VOD film review: Who Invited Them
Review Overview
Subtle characterisation
7Careful building of tension
8Psychological element
8Rating
Anton Bitel | On 01, Sep 2022
Director: Duncan Birmingham
Cast: Perry Mattfeld, Ryan Hansen, Timothy Granaderos, Melissa Tang, Judy Kain
Certificate: TBC
A little boy’s feet walk through a pink-lit corridor at night, dragging a toy monkey with him, and upstairs to an orange-lit door. “Mum? Dad?”, the boys says, knocking. “Hello? I can hear you. Come on, open up.” As he knocks again, he sees blood pouring from under the door.
If this opening scene of writer/director Duncan Birmingham’s feature debut Who Invited Them announces horror, that is because it is a literal nightmare, from which six-year-old Dylan (Kalo Moss) wakes terrified in his bed. Dylan has just moved with his parents, Margo (Melissa Tang) and Adam (Ryan Hansen), into a luxurious home in the Hollywood Hills, and has been having bad dreams ever since. Whether he is suffering “new house jitters” or picking up on his mother’s anxieties that they may be living way beyond their means, or he’s just taking in the negative vibe of this house with a history, Dylan’s recurrent nightmares – all involving his parents being harmed – cast a long shadow over what follows, as even the most innocuous of exchanges and interactions assume a sinister edge, and as the secrets of this affluent neighbourhood will gradually reveal themselves.
Adam and Margo are loving, but over one testing night as they hold a house-warming party while Dylan is at a sleepover across town, the tensions between them will come to the fore. Ambitious but also insecure and desperate for validation, Adam has invited colleagues and bosses from his workplace rather than actual friends, and is a little too obviously needy in his efforts to impress them, while Margo feels alienated from most of the guests, and can hear what a “smug prick” some of the guests think her husband is. She also has mixed feelings about the wild years and budding musical career that she has had to put behind her to look after Dylan and support Adam in his career. Adam pays no attention to Margo during the party proper, but he does have a wandering eye – and although he has never cheated on his wife, he has not been entirely honest with her about the reason their enviable new home was on the market for so low a price.

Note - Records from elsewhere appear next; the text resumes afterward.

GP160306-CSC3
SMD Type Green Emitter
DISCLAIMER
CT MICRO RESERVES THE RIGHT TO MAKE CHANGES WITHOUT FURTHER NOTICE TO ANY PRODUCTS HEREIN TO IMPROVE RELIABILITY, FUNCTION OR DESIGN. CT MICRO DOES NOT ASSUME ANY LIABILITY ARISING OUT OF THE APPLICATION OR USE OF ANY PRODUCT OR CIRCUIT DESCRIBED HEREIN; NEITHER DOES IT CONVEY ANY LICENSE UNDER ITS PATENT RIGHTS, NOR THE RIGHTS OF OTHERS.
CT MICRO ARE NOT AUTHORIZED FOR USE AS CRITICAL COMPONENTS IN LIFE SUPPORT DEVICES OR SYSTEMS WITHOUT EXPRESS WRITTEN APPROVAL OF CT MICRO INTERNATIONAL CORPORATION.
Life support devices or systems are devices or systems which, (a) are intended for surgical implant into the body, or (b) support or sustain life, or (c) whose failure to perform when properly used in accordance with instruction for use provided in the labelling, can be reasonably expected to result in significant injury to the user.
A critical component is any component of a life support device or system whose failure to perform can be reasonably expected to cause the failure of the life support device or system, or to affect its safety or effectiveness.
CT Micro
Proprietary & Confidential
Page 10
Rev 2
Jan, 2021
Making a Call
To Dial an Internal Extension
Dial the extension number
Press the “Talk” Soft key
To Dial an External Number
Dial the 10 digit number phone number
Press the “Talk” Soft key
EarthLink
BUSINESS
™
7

Decompressing after the party, Adam and Margo discuss a “super slick couple” who caught both their eyes, not least because, as Margo observes, they “looked like they were going to a sexy funeral”. They are surprised to discover that neither of them had invited, or even knows, this couple, and then are even more surprised when they realise that the two gatecrashers, Tom (Timothy Granaderos) and Sasha (Perry Mattfeld), are still in the house, having been doing coke in the bathroom. It is a strange situation, but once Adam learns that the couple are their new next-door neighbours, and that Tom is well-connected with the LA élite, he convinces the reluctant Margo that the four of them should engage in an afterparty. As the drinking continues, it is unclear if smooth-tongued Tom and seductive Sasha are making sport of their new neighbours or want to swing with them, or indeed if their intentions are more malicious, but as they expertly push Adam and Margo’s buttons and pit them against one another, they are also putting them through a twisted kind of couple’s therapy, where confrontations are had and bitter truths come out. This long dark night will bring Adam and Margo closer together, as they come to reevaluate what they have and what they want out of their relationship.
There seem to be two key cinematic influences on Who Invited Them, both similarly set in the Hollywood Hills: Karyn Kusama’s The Invitation, with its single-night setting, its traumatising scene of roadkill, and its dinner party gone very, very wrong, and EL Katz’s Cheap Thrills, in which a well-heeled couple messes for fun with two people who want what they have. Certainly, Birmingham is concerned with issues of class aspiration and upward mobility – but as Tom and Sasha play these funny games with their hosts, they are also recreating a past trauma, and revealing the immense fragility of their own (and of any) family. At the beginning of the film, Margo feels that she is being watched in her new home – but by the end it is Adam, on notice and always looking over his shoulder.